Nate had a choppy transition out of Birth to Three and into the public school system. His first day of school was May 21, the day after his third birthday. There were only three school weeks left in the year, and we went to Disney World for one of them, so it was just enough time for Nate to get to know his classroom teacher Ms. Susie, the classroom’s assistants, Ms. Julianne, Ms. Mechelle, and Ms. Sandy, and his speech pathologist Ms. Mollie, and then start “summer.” Summer for Nate was a 2.5 week break, the longest period of time that Nate ever went without therapy since 18 months. He spent part of the time with me at home and the rest at his old day care, which allowed me to work.

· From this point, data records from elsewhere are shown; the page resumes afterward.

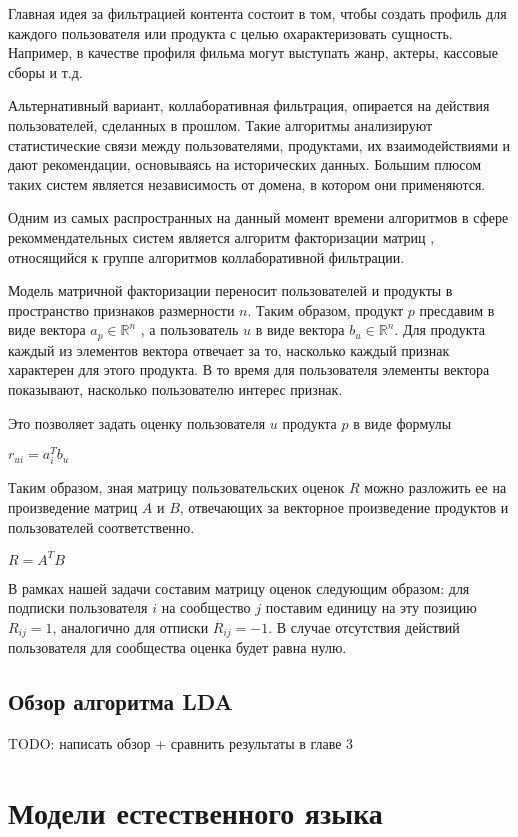 \documentclass[times,specification,annotation]{itmo-student-thesis}
\begin{document}
Главная идея за фильтрацией контента состоит в том, чтобы создать профиль для каждого пользователя или продукта с целью охарактеризовать сущность. Например, в качестве профиля фильма могут выступать жанр, актеры, кассовые сборы и т.д.

Альтернативный вариант, коллаборативная фильтрация, опирается на действия пользователей, сделанных в прошлом. Такие алгоритмы анализируют статистические связи между пользователями, продуктами, их взаимодействиями и дают рекомендации, основываясь на исторических данных.  Большим плюсом таких систем является независимость от домена, в котором они применяются.

Одним из самых распространных на данный момент времени алгоритмов в сфере рекоммендательных систем является алгоритм факторизации матриц \cite{koren2009}, относящийся к группе алгоритмов коллаборативной фильтрации.

Модель матричной факторизации переносит пользователей и продукты в пространство признаков размерности $n$. Таким образом, продукт $p$ пресдавим в виде вектора $a_{p} \in \mathbb{R}^n$ , а пользователь $u$ в виде вектора $b_{u} \in \mathbb{R}^n$. Для продукта каждый из элементов вектора отвечает за то, насколько каждый признак характерен для  этого продукта. В то время для пользователя элементы вектора показывают, насколько пользователю интерес признак.

Это позволяет задать оценку пользователя $u$ продукта $p$ в виде формулы

$r_{ui} = a_{i}^{T}b_{u}$

Таким образом, зная матрицу пользовательских оценок $R$ можно разложить ее на произведение матриц $A$ и $B$, отвечающих за векторное произведение продуктов и пользователей соответственно.

$R = A^TB$

В рамках нашей задачи составим матрицу оценок следующим образом: для подписки пользователя $i$ на сообщество $j$ поставим единицу на эту позицию $R_{ij} = 1$, аналогично для отписки $R_{ij} = - 1$. В случае отсутствия действий пользователя для сообщества оценка будет равна нулю.


\subsection{Обзор алгоритма LDA}\label{sec:lda}

TODO: написать обзор + сравнить результаты в главе 3

\section{Модели естественного языка}\label{sec:nlp-intro}
\end{document}
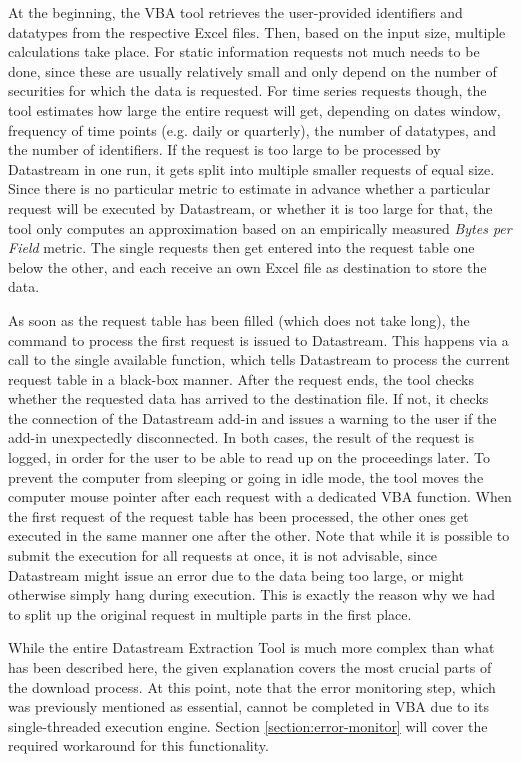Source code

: At the beginning, the VBA tool retrieves the user-provided identifiers and datatypes from the respective Excel files. Then, based on the input size, multiple calculations take place. For static information requests not much needs to be done, since these are usually relatively small and only depend on the number of securities for which the data is requested. For time series requests though, the tool estimates how large the entire request will get, depending on dates window, frequency of time points (e.g. daily or quarterly), the number of datatypes, and the number of identifiers. If the request is too large to be processed by Datastream in one run, it gets split into multiple smaller requests of equal size. Since there is no particular metric to estimate in advance whether a particular request will be executed by Datastream, or whether it is too large for that, the tool only computes an approximation based on an empirically measured \textit{Bytes per Field} metric. The single requests then get entered into the request table one below the other, and each receive an own Excel file as destination to store the data. 

As soon as the request table has been filled (which does not take long), the command to process the first request is issued to Datastream. This happens via a call to the single available function, which tells Datastream to process the current request table in a black-box manner. After the request ends, the tool checks whether the requested data has arrived to the destination file. If not, it checks the connection of the Datastream add-in and issues a warning to the user if the add-in unexpectedly disconnected. In both cases, the result of the request is logged, in order for the user to be able to read up on the proceedings later. To prevent the computer from sleeping or going in idle mode, the tool moves the computer mouse pointer after each request with a dedicated VBA function. When the first request of the request table has been processed, the other ones get executed in the same manner one after the other. Note that while it is possible to submit the execution for all requests at once, it is not advisable, since Datastream might issue an error due to the data being too large, or might otherwise simply hang during execution. This is exactly the reason why we had to split up the original request in multiple parts in the first place. 

While the entire Datastream Extraction Tool is much more complex than what has been described here, the given explanation covers the most crucial parts of the download process. At this point, note that the error monitoring step, which was previously mentioned as essential, cannot be completed in VBA due to its single-threaded execution engine. Section \ref{section:error-monitor} will cover the required workaround for this functionality. 

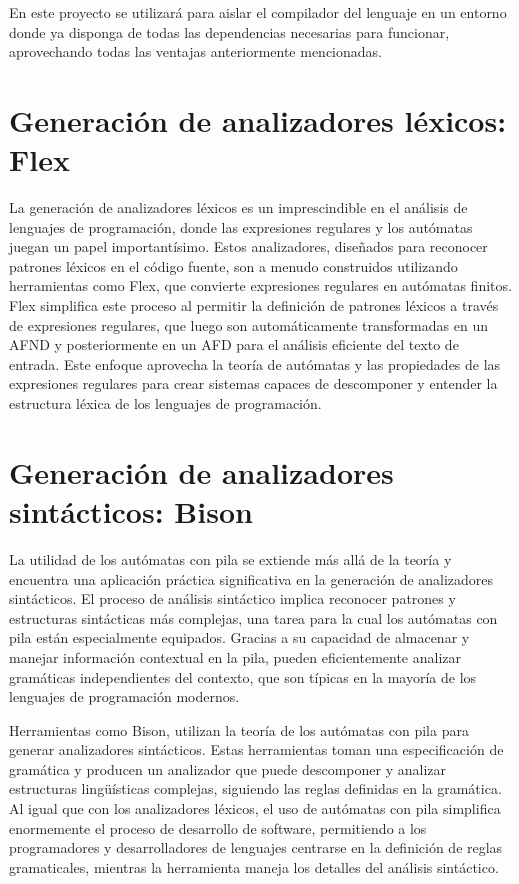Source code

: En este proyecto se utilizará para aislar el compilador del lenguaje en un entorno donde ya disponga de todas las dependencias necesarias para funcionar, aprovechando todas las ventajas anteriormente mencionadas.

\section{Generación de analizadores léxicos: Flex}
La generación de analizadores léxicos es un imprescindible en el análisis de lenguajes de programación, donde las expresiones regulares y los autómatas juegan un papel importantísimo. Estos analizadores, diseñados para reconocer patrones léxicos en el código fuente, son a menudo construidos utilizando herramientas como Flex, que convierte expresiones regulares en autómatas finitos. Flex simplifica este proceso al permitir la definición de patrones léxicos a través de expresiones regulares, que luego son automáticamente transformadas en un AFND y posteriormente en un AFD para el análisis eficiente del texto de entrada. Este enfoque aprovecha la teoría de autómatas y las propiedades de las expresiones regulares para crear sistemas capaces de descomponer y entender la estructura léxica de los lenguajes de programación.


\section{Generación de analizadores sintácticos: Bison}
La utilidad de los autómatas con pila se extiende más allá de la teoría y encuentra una aplicación práctica significativa en la generación de analizadores sintácticos. El proceso de análisis sintáctico implica reconocer patrones y estructuras sintácticas más complejas, una tarea para la cual los autómatas con pila están especialmente equipados. Gracias a su capacidad de almacenar y manejar información contextual en la pila, pueden eficientemente analizar gramáticas independientes del contexto, que son típicas en la mayoría de los lenguajes de programación modernos.

Herramientas como Bison, utilizan la teoría de los autómatas con pila para generar analizadores sintácticos. Estas herramientas toman una especificación de gramática y producen un analizador que puede descomponer y analizar estructuras lingüísticas complejas, siguiendo las reglas definidas en la gramática. Al igual que con los analizadores léxicos, el uso de autómatas con pila simplifica enormemente el proceso de desarrollo de software, permitiendo a los programadores y desarrolladores de lenguajes centrarse en la definición de reglas gramaticales, mientras la herramienta maneja los detalles del análisis sintáctico.

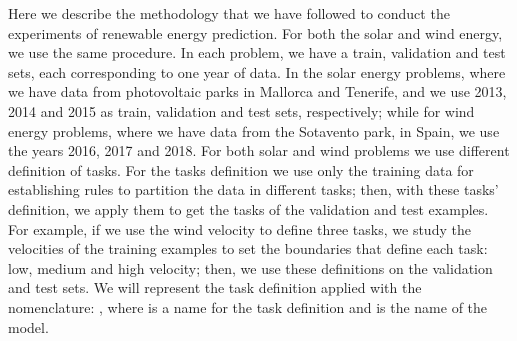 %
\begin{table}[t!]
    \caption{Hyperparameters, grids used to find them (when appropriate), and hyperparameter selection method for each model. Here, $d$ is the number of {dimensions} %
     of the data and $\sigma$ is the standard deviation of the~target.}
    \label{tab:hyperpars_grid_energies}
    \centering
\end{table}

Here we describe the methodology that we have followed to conduct the experiments of renewable energy prediction.
%
For both the solar and wind energy, we use the same procedure. In each problem, we have a train, validation and test sets, each corresponding to one year of data. In the solar energy problems, where we have data from photovoltaic parks in Mallorca and Tenerife, and we use 2013, 2014 and 2015 as train, validation and test sets, respectively; while for wind energy problems, where we have data from the Sotavento park, in Spain, we use the years 2016, 2017 and 2018.
%
For both solar and wind problems we use different definition of tasks. For the tasks definition we use only the training data for establishing rules to partition the data in different tasks; then, with these tasks' definition, we apply them to get the tasks of the validation and test examples.
%
For example, if we use the wind velocity to define three tasks, we study the velocities of the training examples to set the boundaries that define each task: low, medium and high velocity; then, we use these definitions on the validation and test sets.
%
We will represent the task definition applied with the nomenclature: , where  is a name for the task definition and  is the name of the model.


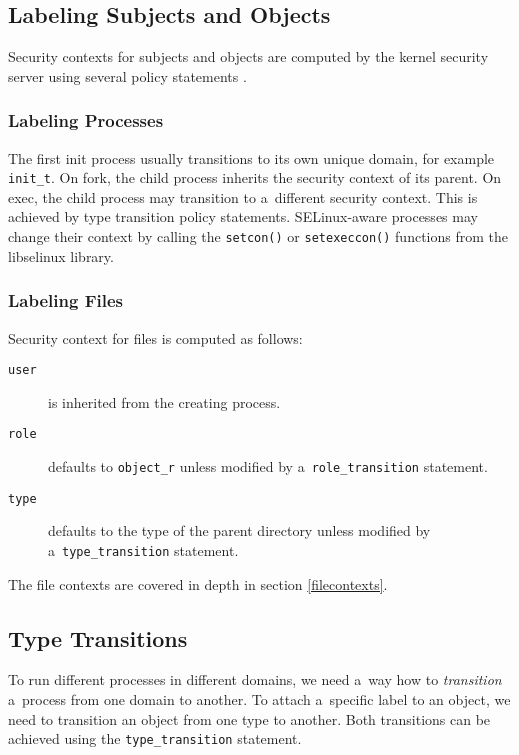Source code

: \subsection{Labeling Subjects and Objects}
Security contexts for subjects and objects are computed by the kernel security
server using several policy statements \cite[pp.~31--33]{tsn}.

\subsubsection{Labeling Processes}
The first init process usually transitions to its own unique domain, for example
\texttt{init\_t}. On fork, the child process inherits the security context of
its parent. On exec, the child process may transition to a~different security
context. This is achieved by type transition policy statements. SELinux-aware
processes may change their context by calling the \texttt{setcon()} or
\texttt{setexeccon()} functions from the libselinux library.

\subsubsection{Labeling Files}
Security context for files is computed as follows:
\begin{description}
    \item [\texttt{user}] is inherited from the creating process.
    \item [\texttt{role}] defaults to \texttt{object\_r} unless modified by
        a~\texttt{role\_transition} statement.
    \item [\texttt{type}] defaults to the type of the parent directory unless
        modified by a~\texttt{type\_transition} statement.
\end{description}
The file contexts are covered in depth in section \ref{filecontexts}.

\subsection{Type Transitions}
\label{typetransitions}
To run different processes in different domains, we need a~way how to
\emph{transition} a~process from one domain to another. To attach a~specific
label to an object, we need to transition an object from one type to another.
Both transitions can be achieved using the \texttt{type\_transition} statement.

At the end of June, Nate started extended school year, five weeks of special education schooling that allows Nate to continue his therapy and programs; without it, Nate would significantly regress during a full summer break. We were a bit nervous because Nate would have a whole new round of teachers — and change isn’t one of Nate’s strengths. (To his credit, I know a heck of a lot of people who can’t cite adaptation to change as a strength.) Turns out, we were worried for nothing. Thankfully, Nate’s extended school session was in his regular classroom and Nate instantly fell in love with his teacher Ms. Pat and her two assistants, Ms. Pat and Ms. Kathy. It also helped that his class was only five kids, including Nate and some of the kids from his academic year class. Nate also had Ms. Mollie over the summer. It didn’t take long for Nate to fall in love with his teachers — and for them to fall in love with him. Quickly, Nate started to wriggle free from my hand at the start of each school day to race and hug his teachers and he developed special teacher-and-me moments like having them hide a pretend carrot in the classroom for him to find every morning.
Due to budget cuts, the academic year curriculum of weekly art, physical education, music, and library time didn’t happen. The point of those additional classes is less about the actual lesson (though Nate does love all of these subjects) and more about getting to socialize with students outside of the four others in his room. So the teachers banded together and came up with a crafty and budget friendly solution — they bought a sprinkler for the playground and the kids got sprinkler time during recess. Nate was the sprinkler champ and loved the bucket that filled with sprinkler water, so much so that he was willing to get near other friends to play in it!
When there were poor air quality alerts, the Department of Health wouldn’t let the kids outside so recess was held in the gym and they ran around to get some energy out. There were many monitors for recess/indoor recess, including one fellow by the name of Nick. Nick’s in high school and is the son of Ms. Pat’s friend. Nate instantly took to Nick and called him by name right off the bat, the first person Nate’s *ever* done that with. Nate’s affectionate name for Nick, “Ick,” quickly stuck and soon everyone was calling him “Ick.” Nick’s quite tall and Nate loves basketball. Nate quickly put two and two together and signed to Nick “I want” and “Up.” Then he’d grab a basketball and make a slam dunk with Nick’s help. Over and over and over again. (He also did this with Ms. Pat. She had awesome arms by the end of the summer!)
Nate also went on his first field trips — on a little bus and everything! We were very nervous about the first one – a trip to go duck pin bowling, which practices being in a social setting and turn taking, both activities that are difficult for Nate and his friends. The trips had a 1:1 adult:child ratio (Nate had Ick!) and the kids all had a blast. Before the trip, I talked to Ms. Pat about Nate’s triggers in the car — he panics if you pass a flag (because he wants it) and he gets upset if you pass four specific roads because you didn’t turn down them and those roads lead to our house. But none of that happened because Nate was so excited about the new experience. (I’m sure he was singing “Wheels on the Bus” in his head the entire time!) It took Nate a while to gain the concept of rolling the ball (as opposed to throwing it) but, with Ick’s help, Nate now plans to try out for the Olympic duck pin bowling team. (One time, Nate felt the ball wasn’t going fast enough so he ran down the lane to give it an extra push!) The second trip was to a local bounce house and the third was to get ice cream at an ice cream shoppe; both outings worked on social situations and turn taking/waiting in line. Most of Nate’s friends in his class have food texture issues; Nate was the only one who ate ice cream. (His friend, Louis, did eat a cup of sprinkles.) If he had the words, Nate would have asked to eat his friends’ ice cream, too!
At the end of the school year, we got Nate’s progress report for his IEP goals. He’s mastered two of his programs (both ones that he was on the verge of mastering but we still threw a party!) and started some new ones that will be continued throughout the coming school year.
Nate’s on his second 2.5 week break, balancing time between being with me and at day care. He starts the academic year next week Wednesday and I’m sure he’ll be over the moon to see Ms. Susie and his teachers again. We’ll have new friends in his classroom – about half his class moved on to kindergarten or to a kindergarten-like developmental program. But he’ll also have some familiar friends and that will be comforting, too. We’re looking forward to Nate actually getting to experience school and not school chopped up in little chunks of time. He’s shown such a love for the whole experience so far; we hope it continues in earnest this fall!